O delírio é acreditar que podemos penhorar tão radicalmente, já que até à morte, nosso amor e nosso desejo, mas, apaixonados, juramos que podemos. (E é assim que tem de ser, paixão boa é aquela que não concebe seu fim.) Mas talvez seja esse o mise en place da frustação e do rancor. De onde vem o ressentimento que sentimos pelo outro e por nós mesmos quando o amor acaba. Registramos o fim como fracasso e, por isso, não somos capazes de produzir a amizade (ou outros sentimentos com vocação para a eternidade) com o que ficou do amor.

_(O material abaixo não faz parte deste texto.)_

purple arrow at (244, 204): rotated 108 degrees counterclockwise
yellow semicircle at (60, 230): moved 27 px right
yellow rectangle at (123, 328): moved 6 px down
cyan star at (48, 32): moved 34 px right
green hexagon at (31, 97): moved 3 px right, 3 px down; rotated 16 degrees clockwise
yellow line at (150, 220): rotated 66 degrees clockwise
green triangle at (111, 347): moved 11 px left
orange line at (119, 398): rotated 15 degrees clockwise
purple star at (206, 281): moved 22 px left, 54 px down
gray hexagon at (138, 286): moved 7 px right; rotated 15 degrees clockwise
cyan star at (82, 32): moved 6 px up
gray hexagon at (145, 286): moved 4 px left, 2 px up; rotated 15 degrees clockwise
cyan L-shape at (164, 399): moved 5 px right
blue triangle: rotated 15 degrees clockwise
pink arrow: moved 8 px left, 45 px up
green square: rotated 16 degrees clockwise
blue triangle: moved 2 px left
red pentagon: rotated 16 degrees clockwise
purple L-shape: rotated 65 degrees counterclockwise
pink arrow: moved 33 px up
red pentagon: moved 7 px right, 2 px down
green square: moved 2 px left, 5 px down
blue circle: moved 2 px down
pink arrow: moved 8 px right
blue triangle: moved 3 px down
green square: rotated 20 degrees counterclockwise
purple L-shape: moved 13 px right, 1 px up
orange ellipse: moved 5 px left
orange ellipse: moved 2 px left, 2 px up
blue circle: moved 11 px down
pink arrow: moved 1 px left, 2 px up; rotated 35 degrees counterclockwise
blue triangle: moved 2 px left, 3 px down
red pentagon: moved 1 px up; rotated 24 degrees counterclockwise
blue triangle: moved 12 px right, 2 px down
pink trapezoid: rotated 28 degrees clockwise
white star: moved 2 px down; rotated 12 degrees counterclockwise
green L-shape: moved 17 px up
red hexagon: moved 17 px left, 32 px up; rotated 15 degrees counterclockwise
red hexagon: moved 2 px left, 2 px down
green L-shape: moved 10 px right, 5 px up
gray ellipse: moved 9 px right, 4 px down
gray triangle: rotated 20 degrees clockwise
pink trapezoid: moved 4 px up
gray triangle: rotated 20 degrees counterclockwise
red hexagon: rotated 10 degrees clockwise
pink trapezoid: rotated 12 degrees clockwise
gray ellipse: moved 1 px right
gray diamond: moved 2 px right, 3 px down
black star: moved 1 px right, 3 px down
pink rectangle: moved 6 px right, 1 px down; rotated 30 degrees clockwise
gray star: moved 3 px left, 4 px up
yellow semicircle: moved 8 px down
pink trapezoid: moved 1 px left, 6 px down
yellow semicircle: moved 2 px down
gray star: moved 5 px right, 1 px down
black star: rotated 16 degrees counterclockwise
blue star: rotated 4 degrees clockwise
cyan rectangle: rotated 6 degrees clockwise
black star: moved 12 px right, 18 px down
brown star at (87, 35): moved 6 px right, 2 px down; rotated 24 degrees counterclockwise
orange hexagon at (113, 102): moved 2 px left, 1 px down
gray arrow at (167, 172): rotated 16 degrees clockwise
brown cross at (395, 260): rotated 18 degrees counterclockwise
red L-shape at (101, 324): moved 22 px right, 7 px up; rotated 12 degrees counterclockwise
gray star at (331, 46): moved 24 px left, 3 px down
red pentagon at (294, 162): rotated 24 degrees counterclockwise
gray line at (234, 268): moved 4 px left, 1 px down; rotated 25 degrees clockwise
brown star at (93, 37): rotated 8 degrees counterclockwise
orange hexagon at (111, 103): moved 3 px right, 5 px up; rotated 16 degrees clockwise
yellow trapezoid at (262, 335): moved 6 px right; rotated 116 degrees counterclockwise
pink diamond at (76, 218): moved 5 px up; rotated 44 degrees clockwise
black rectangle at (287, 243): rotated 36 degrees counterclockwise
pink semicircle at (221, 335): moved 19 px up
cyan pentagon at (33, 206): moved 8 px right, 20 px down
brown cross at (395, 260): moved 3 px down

Cenas de um casamento não é “uma história de amor”, mas “a história de um amor” e por isso me toca tanto. O amor nunca é idêntico a si mesmo, cada encontro é pedra talhada pela intenção, mas também pelo acaso. Inédito, irrepetível, imponderável. Gosto quando o amor aparece inteiro, com sua monstruosidade e sua ternura. Quando não é um badulaque, um contrato, um lugar, um estado ou uma promessa. O aspecto sobrenatural me interessa menos do que o cascalho da construção e da performance. A fantasia me interessa mais do que os objetivos alcançados. Gosto sobretudo quando o amor é nosso laço de compaixão.

A partir do tema recorrente da infidelidade, a série sugere que o amor oferecido em sacrifício no altar do casamento, esvaziado seu conteúdo erótico e até mesmo atravessado por outros amores, pode ser tratado com mais deferência, desassombro e gratidão. E que o casamento pode ser passagem, asilo coerente e provisório para o amor, sem que isso seja um fracasso. Talvez o amor de fato não acabe, apenas se transforme em matéria prima que, como poemou Leminski, a vida se encarrega de transformar em raiva ou em rima. 

No último episódio, depois da longa e dolorosa travessia até o divórcio, Mira e Jonathan reencontram o corpo um do outro. Já não querem voltar, não é o caso, fica a impressão de que descobriram nos corpos o lugar mais confortável para aquele amor. Talvez seja uma solução forçada demais, Mira e Jonathan terminarem como amantes um do outro, mas nos faz relativizar a norma diante do desejo e pensar em tudo que cabe entre a indiferença e a paixão. 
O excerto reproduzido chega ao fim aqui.